Le origini di Château Le Boscoq
Una storia d'amore tra a domaine e uomini
La storia di Château Le Boscoq inizia tra 1749 durante la conquista del vigneto del Médoc. In questa data, Thomas Barton divenne un agricoltore di Château Le Boscq per 30 anni e ha issato i vini di Château al grado di Cru Classé stabilito da diverse classificazioni del XVIII secolo. Poi, alla fine del XIX secolo, la proprietà tornò a Jean Grazilhon il cui padre lavorava come amministratore per Thomas Barton. Lo splendido château che conosciamo oggi fu costruito nel 1891. Per più di 30 anni mantenne e fece avanzare il domaine. Gli sforzi compiuti in tutti questi anni dai successivi proprietari furono premiati nel 1932 dal riconoscimento dell' Château Le Boscq as Cru Borghese. In questa data i vini prodotti a château venivano trasportati in botti gabarres al porto di Bordeaux. L'attuale etichetta dei vini di domaine rende omaggio a quest'epoca. In effetti, lì appare una chiatta come simbolo di proprietà.
Da allora 1995 e anche oggi, il Château Le Boscq appartiene Gruppo Dourthe, titolare anche di Château La Garde e di Château Reysson.
Il Château Le Boscq a Saint-Estèphe
Ai margini dell'estuario della Gironda
Il Château Le Boscoq si trova in prima linea sul bordo dell'estuario della Gironda nella denominazione Saint-Estèphe. Il 18 ettari di viti poggiano su un crinale di ghiaia e argilla della Garonna tipico della denominazione. Le argille permettono un radicamento più profondo del vigneto e una continua idratazione delle viti. La ghiaia favorisce il drenaggio del terreno e rilascia durante la notte il calore accumulato durante il giorno. Inoltre, il terreno di Château Il Boscq è favorevole allo sviluppo e all'equilibrio del vitigno da cui origina frutta di qualità. Uno studio accurato dei terreni viticoli è stato predisposto dal Direttore Generale dell' domaine, Frederic Bonnafous e il responsabile delle operazioni Damiano Marziale. Ciò garantisce a viticoltura parcellare adattato ad ogni vitigno. Così, i vitigni più tardivi come il Cabernet Sauvignon e il Petit Verdot vengono piantati sui pendii ghiaiosi mentre il Merlot prospera sui terroir più freschi della domaine, sui pendii. Il Gruppo Dourthe coltiva la vite modo ragionato ed è quindi stabilito il controllo dei rendimenti Château Le Boscoq. La raccolta viene effettuata a mano in piccole cassette per proteggere gli acini.
Il know-how di Dourthe
Un Cru Bourgeois di alta qualità
Il know-how ed esperienza Dourthe è messo al servizio dei vini di Château Le Boscoq. Dal 1995 sono stati effettuati lavori di ristrutturazione del vigneto e della cantina. Quest'ultimo è dotato di una tinaia molto spaziosa e dotato di una reception di raccolta all'avanguardia. I grappoli vengono selezionati manualmente su tavolo vibrante e viene effettuata una leggera diraspatura. Per mantenere intatta la qualità degli acini, il domaine non utilizzare pompe!
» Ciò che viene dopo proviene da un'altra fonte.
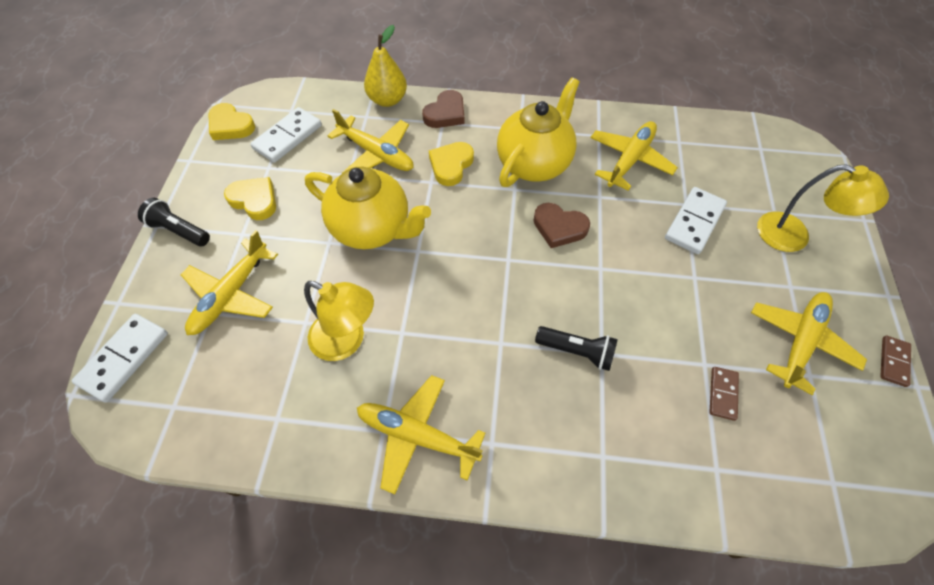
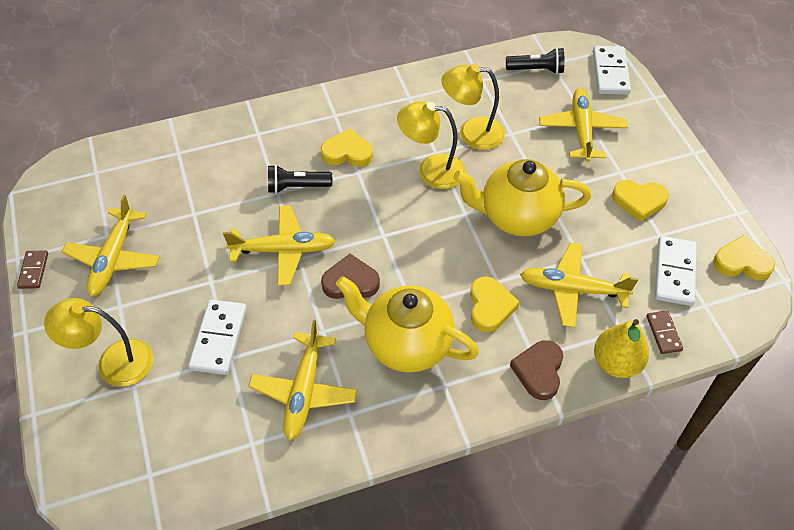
camera: 155 degrees right, 5 degrees down
black flashlight [138,198,210,246] -> black flashlight moved to [506,48,564,74]
yellow plane [357,375,485,494] -> yellow plane moved to [223,206,335,286]
yellow teapot [497,77,580,187] -> yellow teapot turned 105 degrees clockwise [336,276,479,373]
brown domino [709,367,739,421] -> brown domino moved to [647,311,683,354]
none -> yellow heart [321,128,373,167]
none -> yellow lamp [397,101,466,189]

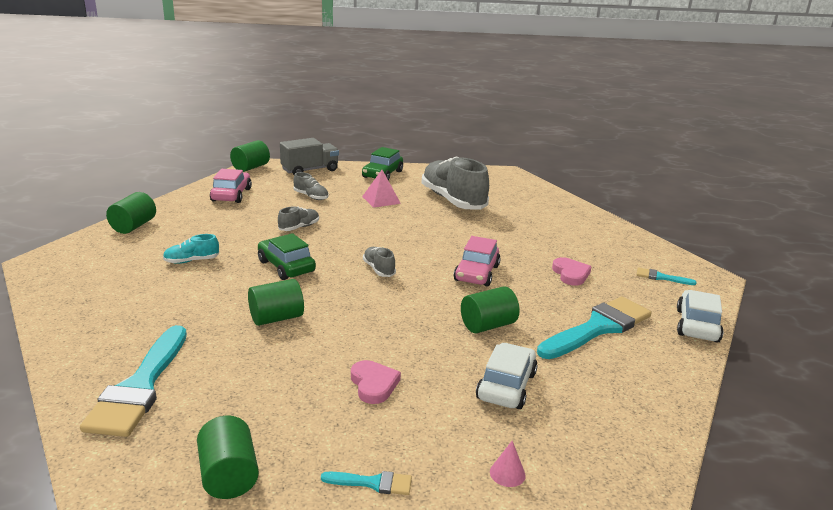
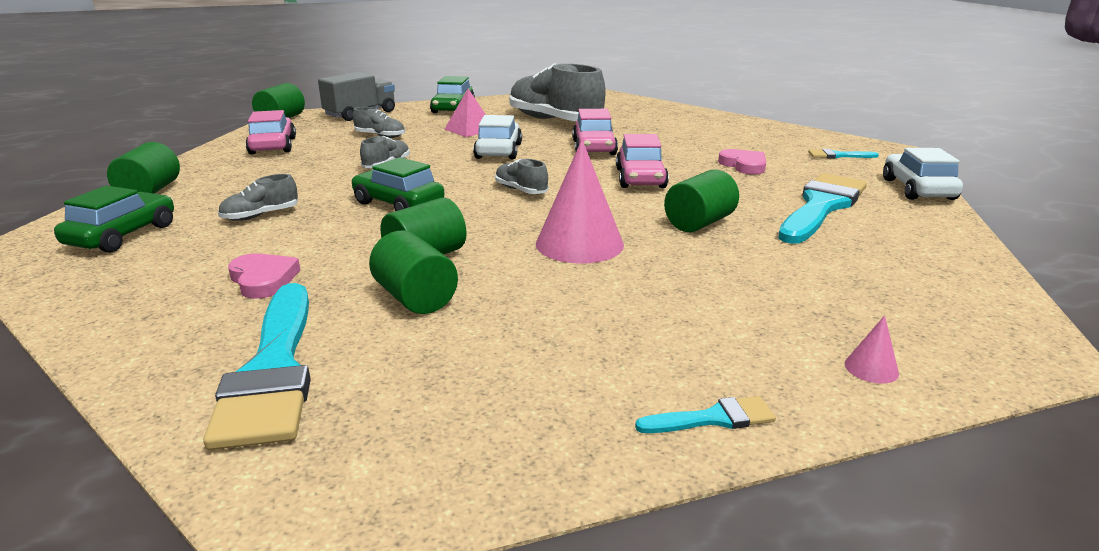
camera: 15 degrees left, 0 degrees up
turquoise shoe [163,234,219,264] -> grey shoe [218,174,298,221]
green cylinder [197,416,259,499] -> green cylinder moved to [369,231,458,314]
pink heart [351,360,401,404] -> pink heart moved to [228,253,300,299]
white car [476,343,538,409] -> white car moved to [473,115,522,159]
none -> green car [54,186,174,253]
none -> pink cone [536,140,624,264]
none -> pink car [572,109,618,155]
I succhi lo sono vinificato in modo parcellare in piccole vasche di acciaio inox. L'invecchiamento avviene in botti nuove di rovere al 15% per 12-14 mesi in lotti separati fino all'assemblaggio.
Il Château Le Boscq merita pienamente il suo titolo Cru Borghese. È uno dei grandi classici della denominazione Saint-Estèphe e ha un bellissimo potere, apportato dal Cabernet Sauvignon. È un vino elegante che offre aromi concentrati di frutti neri e spezie. L'elevata percentuale di Merlot gli conferisce un finezza notevole, non comune tra i vini di questa denominazione. È molto buono vino da conservare, grazie alla sua struttura fine ed equilibrata, che diventa ancora più bella dopo 5-10 anni di cantina. Il Second Vin di Château, Patrimonio del Bosco, rivela note di frutta matura e legnosa e si lascia apprezzare in gioventù. Ha anche un ottimo equilibrio.